S'emparer d'un sujet politique aussi sensible que le racisme, et cela au beau mileu des années 60 en Amérique, c'est l'exercice casse-gueule par excellence. Pas facile de ne pas tomber dans le discours niais et planplan, ou dans la caricature du bouseux du sud, drapeau confédéré tatoué sur la poitrine. Sweet home Alabama.
Stanley Kramer ne s'en prend pas à ces abrutis dégénérés qui conduisent leur pick-up à toute berzingues sur les chemins poussiéreux du Texas. C'eut été trop facile. Il ne raconte pas non plus une histoire de meurtre impuni, qui constitue la trame de l'immense majorité des films anti raciste (Mississippi Burning, Shaft, Le Droit de Tuer?..).
Ici les "méchants" (si on peut les appeler comme ça) sont un couple de bobos gauchistes bien pensant qui se retrouvent subitement face à leur contradiction. Se qualifiant eux même de progressistes ils sont fiers d'avoir des idées avancées en matière d'égalité des "races". Mais quand leur fille décide d'épouser un homme noir fort convenable il y'a un truc qui va pas. Un je ne sais quoi qui fait qu'ils ne sont pas d'accord.

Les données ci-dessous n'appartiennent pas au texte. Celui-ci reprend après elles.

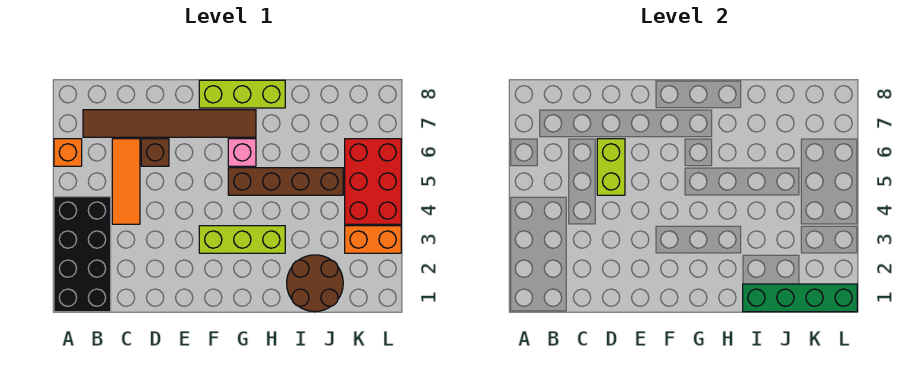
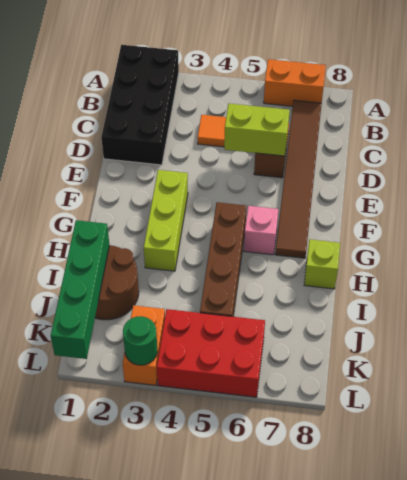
black 2x4 brick [54,197,111,312] -> black 2x4 brick turned to [101,45,179,165]
orange 1x1 brick [54,139,82,166] -> orange 1x2 brick [264,59,326,106]
lime 1x3 brick [199,80,285,108] -> lime 1x1 brick [304,239,340,289]
none -> green 1x1 round brick [123,316,157,365]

Cette satire d'une sorte de "racisme ordinaire", c'est à dire un racisme présent chez tout le monde, même ceux qui s'en défendent, est surement un moyen plus efficace de s'en prendre à la ségrégation raciale que parler d'un crime odieux commit par un tocard abruti par un soleil de plomb et shooté à la méthamphétamine. Devine Qui Vient Dîner parle à tout le monde, et repose beaucoup sur l'identification aux personnages. Personnages qui sont tous très bien écrits par ailleurs. Tout comme les dialogues, assez convenus mais très sincères.
Mis en scène comme une pièce de théâtre, ce qui restera comme le chef d'œuvre de Stanley Kramer rappelle les satires de Molière ou Beaumarchais, drôles et intelligentes. Pas hilarant et génial, mais réalisé avec une justesse rare pour ce type de sujet. Devine Qui Vient Dîner est un chef d'œuvre en son domaine. Pour moi c'est même la référence dans ce domaine. A voir absolument.